WWD: Can you share any unique insights from Laurel Road’s data on soft saving, and how it’s influencing consumer habits?
K.W.-E.: According to Laurel Road’s National Savings Day survey, since 2020, nine in 10 people have had to tap into their savings accounts for emergencies like debt (16 percent), rising rent/mortgage payments (16 percent) and unexpected medical bills (14 percent).
Despite needing to dig into their savings accounts to cover these payments, the majority (71 percent) of individuals noted that they were satisfied with their current balance demonstrating confidence in their savings progress. When people feel like their savings strategy is working for them, it’s easy to continue with their current method, even if that doesn’t mean reaching for bigger goals.
WWD: What are some other trends you’ve noticed in the Gen Z age demographics regarding soft savers and doom spenders?
K.W.-E.: Many of the young American adults who are beginning to graduate from colleges and enter the professional workforce are finding that not only are wages lower than the previous generation, but student loan debt — which currently exceeds $1.7 trillion — is a larger issue for Gen Z than any other demographic.
For many, they are unaware of the options available to them when it comes to paying down their student loan debt or pursuing federal forgiveness programs. At Laurel Road, we offer free 30-minute student loan consultations to help borrowers navigate their options, which alleviates stressors and financial anxiety, while setting them up for the future.

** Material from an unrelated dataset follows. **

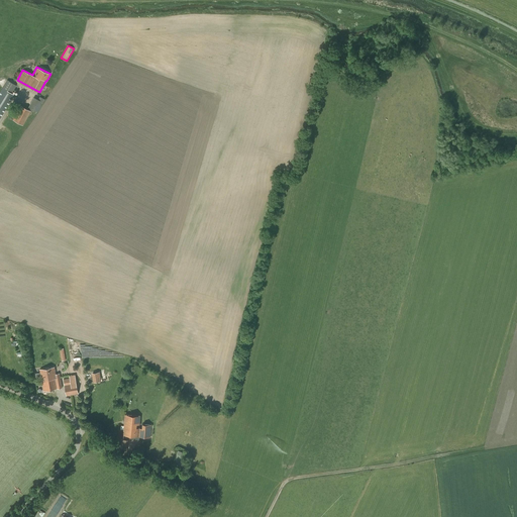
[(7,80),(2,88),(0,91),(0,117),(14,95),(12,93),(16,85),(7,80)]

WWD: How do you forecast this consumer spending trend impacting retailers and brands for the rest of 2024?
K.W.-E.: Despite a reduced focus on retirement savings and long-term financial goals, this past holiday season saw consumers break record numbers of holiday spending totaling $966.6 billion. We continue to see a trend amongst Gen Z and Millennials emphasizing spending money on experiences rather than product goods. Given additional financial obligations like ongoing student loan payments, consumers will need to take a broader look at budgeting and overall spending and savings tactics in 2024 to improve their financial well-being.